Skip to content

Distilabel

Distilabel Logo Distilabel Logo

Synthesize data for AI and add feedback on the fly!

CI CI

Distilabel is the framework for synthetic data and AI feedback for AI engineers that require high-quality outputs, full data ownership, and overall efficiency.

If you just want to get started, we recommend you check the documentation. Curious, and want to know more? Keep reading!

Why use Distilabel?

Whether you are working on a predictive model that computes semantic similarity or the next generative model that is going to beat the LLM benchmarks. Our framework ensures that the hard data work pays off. Distilabel is the missing piece that helps you synthesize data and provide AI feedback.

Improve your AI output quality through data quality

Compute is expensive and output quality is important. We help you focus on data quality, which tackles the root cause of both of these problems at once. Distilabel helps you to synthesize and judge data to let you spend your valuable time on achieveing and keeping high-quality standards for your data.

Take control of your data and models

Ownership of data for fine-tuning your own LLMs is not easy but Distilabel can help you to get started. We integrate AI feedback from any LLM provider out there using one unified API.

Improve efficiency by quickly iterating on the right research and LLMs

Synthesize and judge data with latest research papers while ensuring flexibility, scalability and fault tolerance. So you can focus on improving your data and training your models.

What do people build with Distilabel?

Distilabel is a tool that can be used to synthesize data and provide AI feedback. Our community uses Distilabel to create amazing datasets and models, and we love contributions to open-source ourselves too.

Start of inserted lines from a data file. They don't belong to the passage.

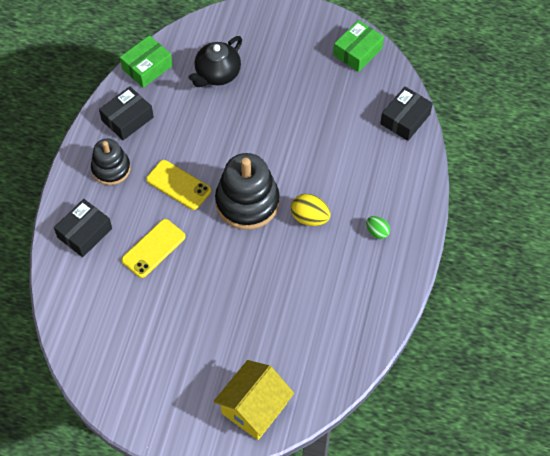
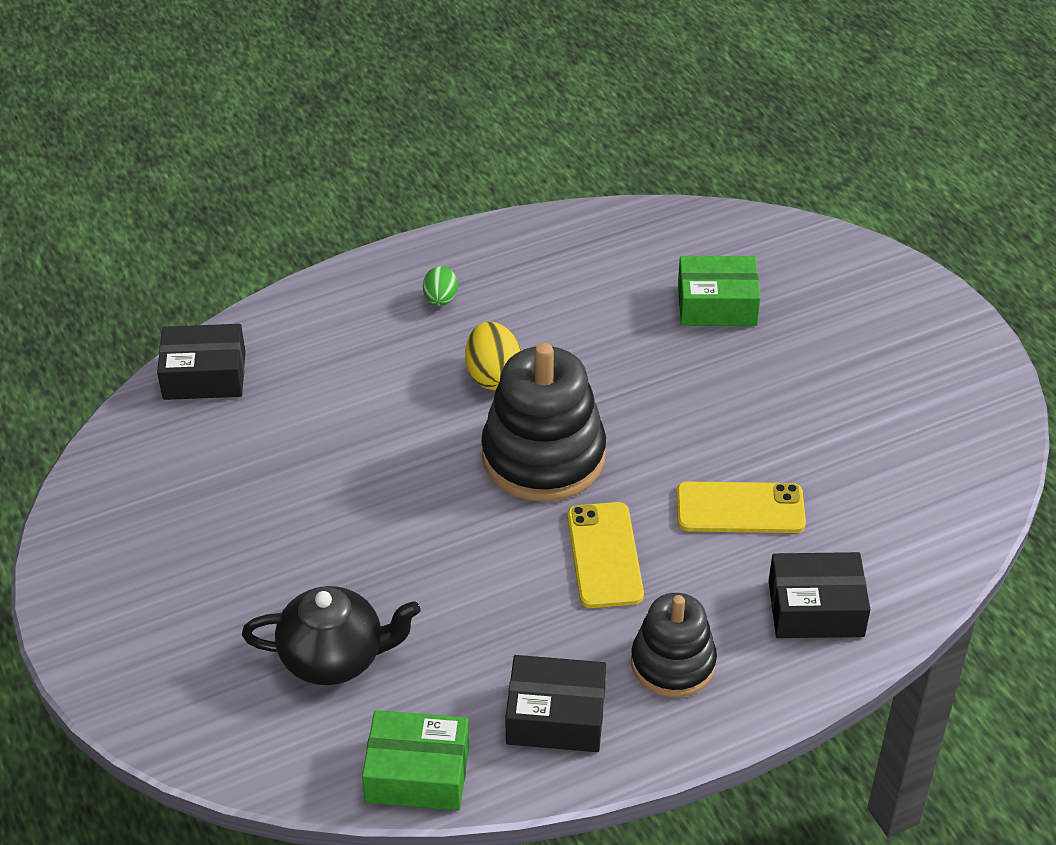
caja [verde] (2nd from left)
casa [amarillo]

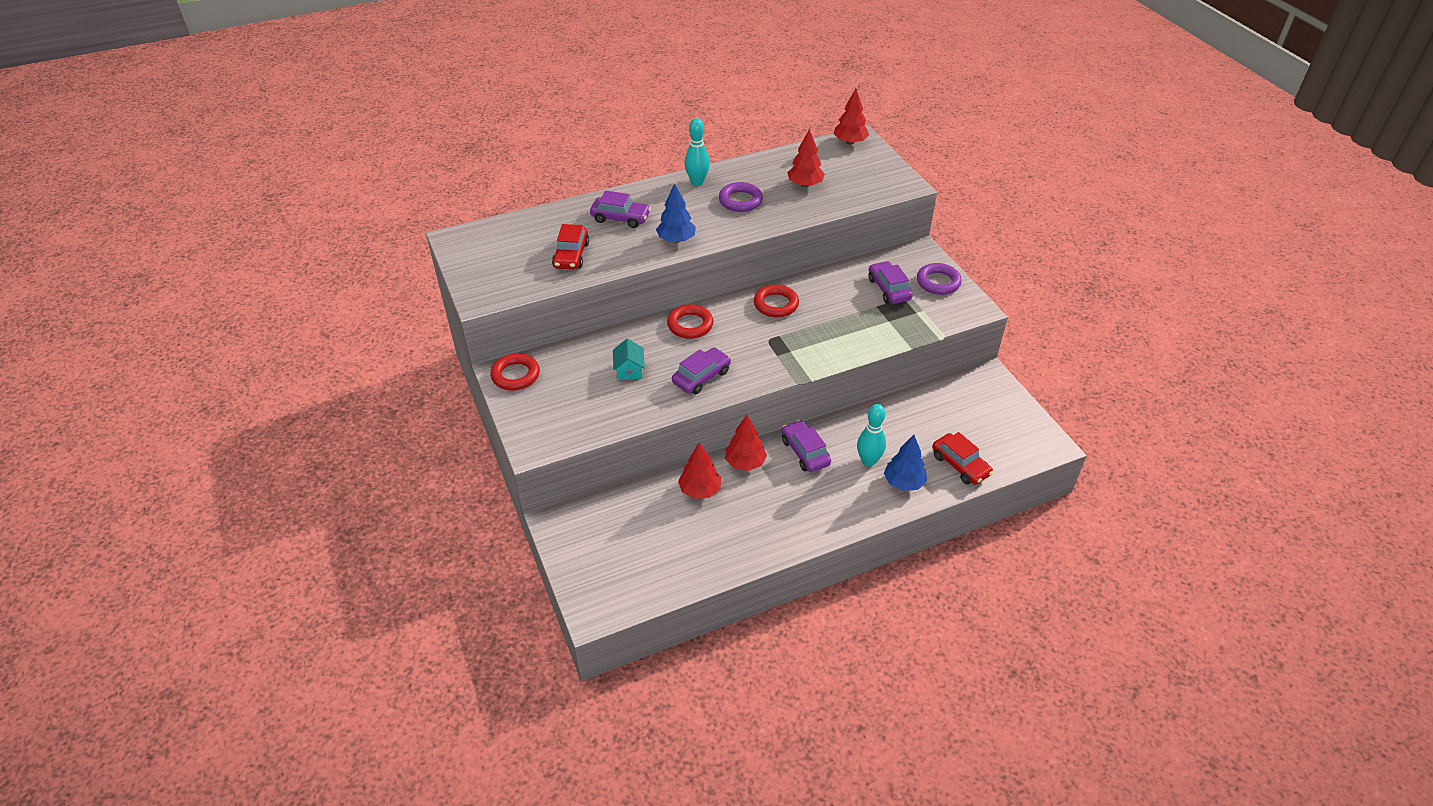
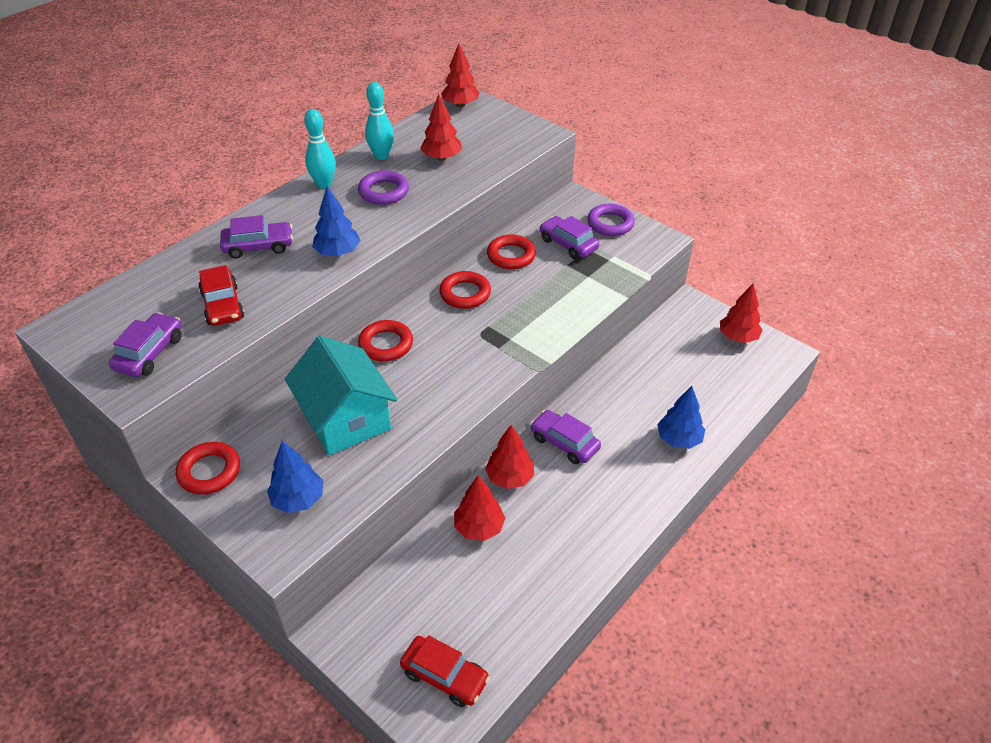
coche [morado] (1st from left)
árbol [azul] (1st from left)
casa [turquesa]
bolo [turquesa] (2nd from left)
coche [rojo] (2nd from left)
anillo [rojo] (4th from left)
árbol [rojo] (5th from left)

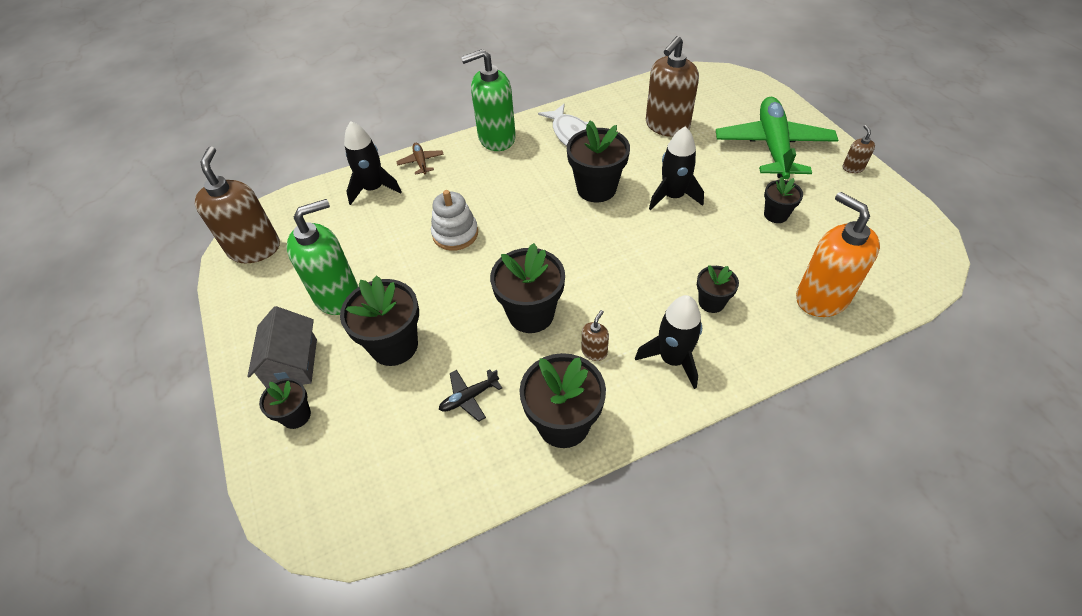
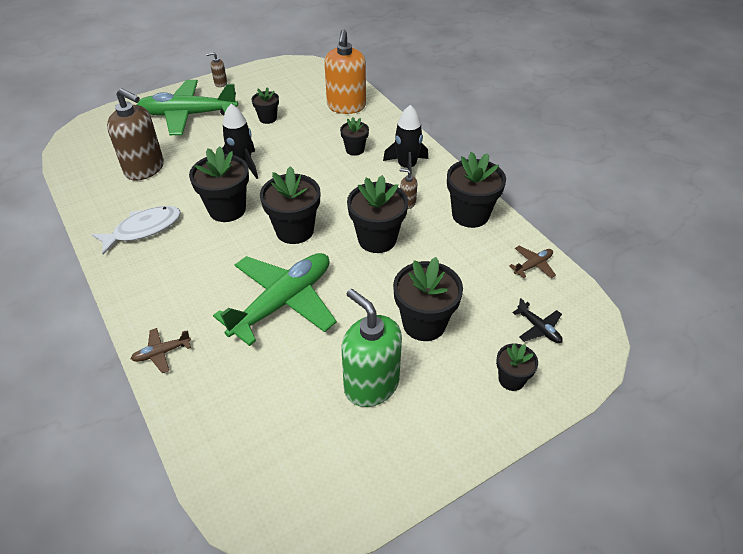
avión [verde] (2nd from left)
maceta [negro] (3rd from left)
dispensador de jabón [naranja]
avión [marrón] (2nd from left)
avión [negro]
dispensador de jabón [marrón] (1st from left in the first image)
casa [gris]
cohete [negro] (1st from left in the first image)
dispensador de jabón [verde] (2nd from left in the first image)

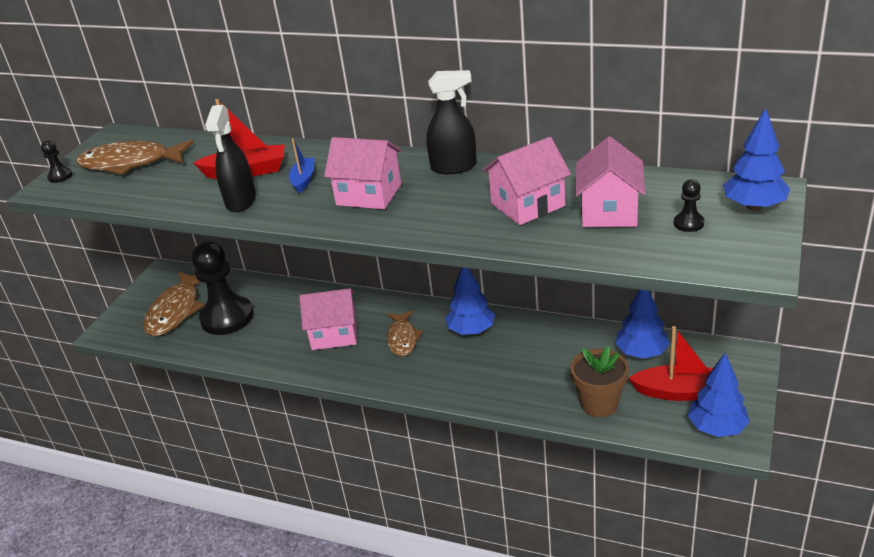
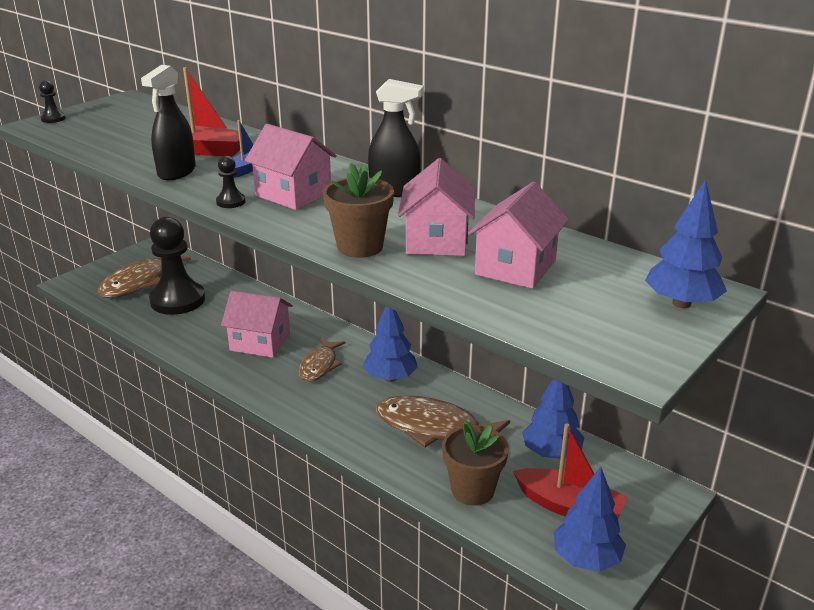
peón [negro] (3rd from left)
maceta [marrón] (1st from left)
pez [marrón] (3rd from left)
casa [rosa] (3rd from left)

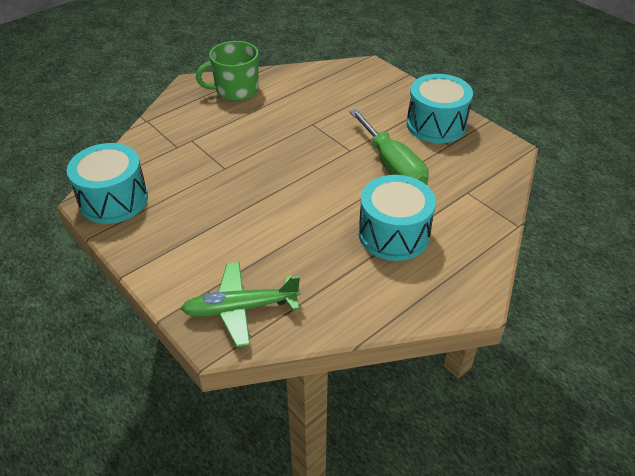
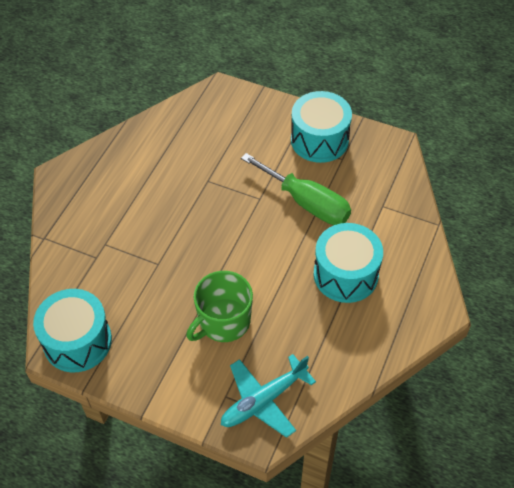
taza [verde]
avión [turquesa]

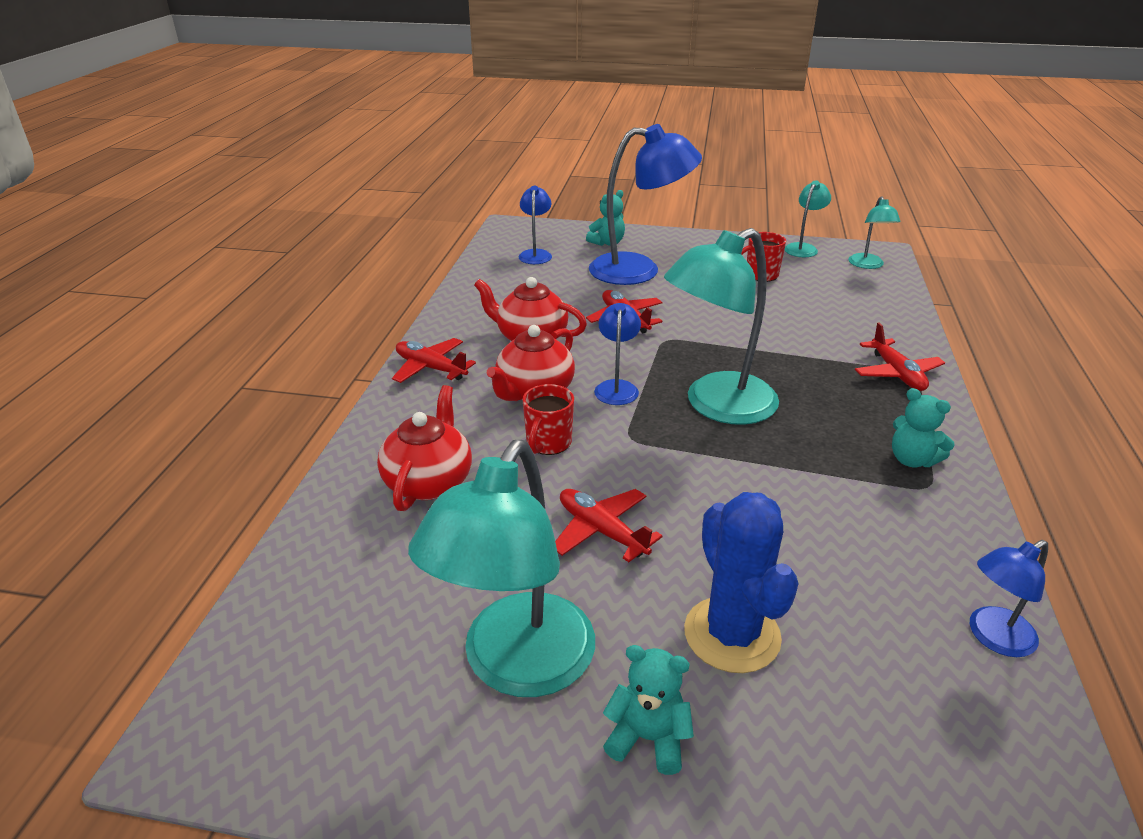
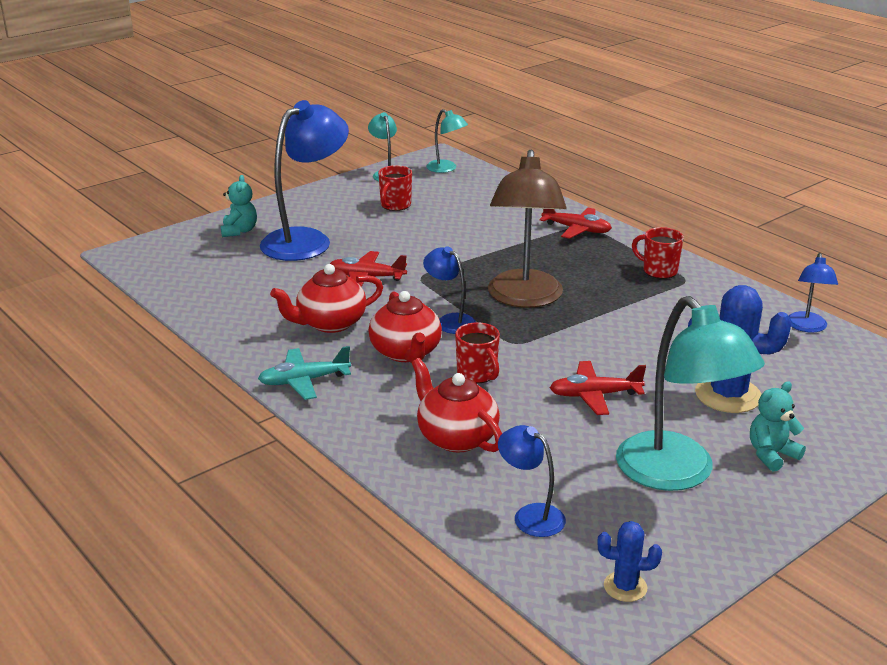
avión [turquesa]
lámpara [marrón]
lámpara [azul] (3rd from left)
cactus [azul] (1st from left)
taza [rojo] (3rd from left)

  • The 1M OpenHermesPreference is a dataset of ~1 million AI preferences derived from teknium/OpenHermes-2.5. It shows how we can use Distilabel to synthesize data on an immense scale.
  • Our distilabeled Intel Orca DPO dataset and the improved OpenHermes model,, show how we improve model performance by filtering out 50% of the original dataset through AI feedback.
  • The haiku DPO data outlines how anyone can create a dataset for a specific task and the latest research papers to improve the quality of the dataset.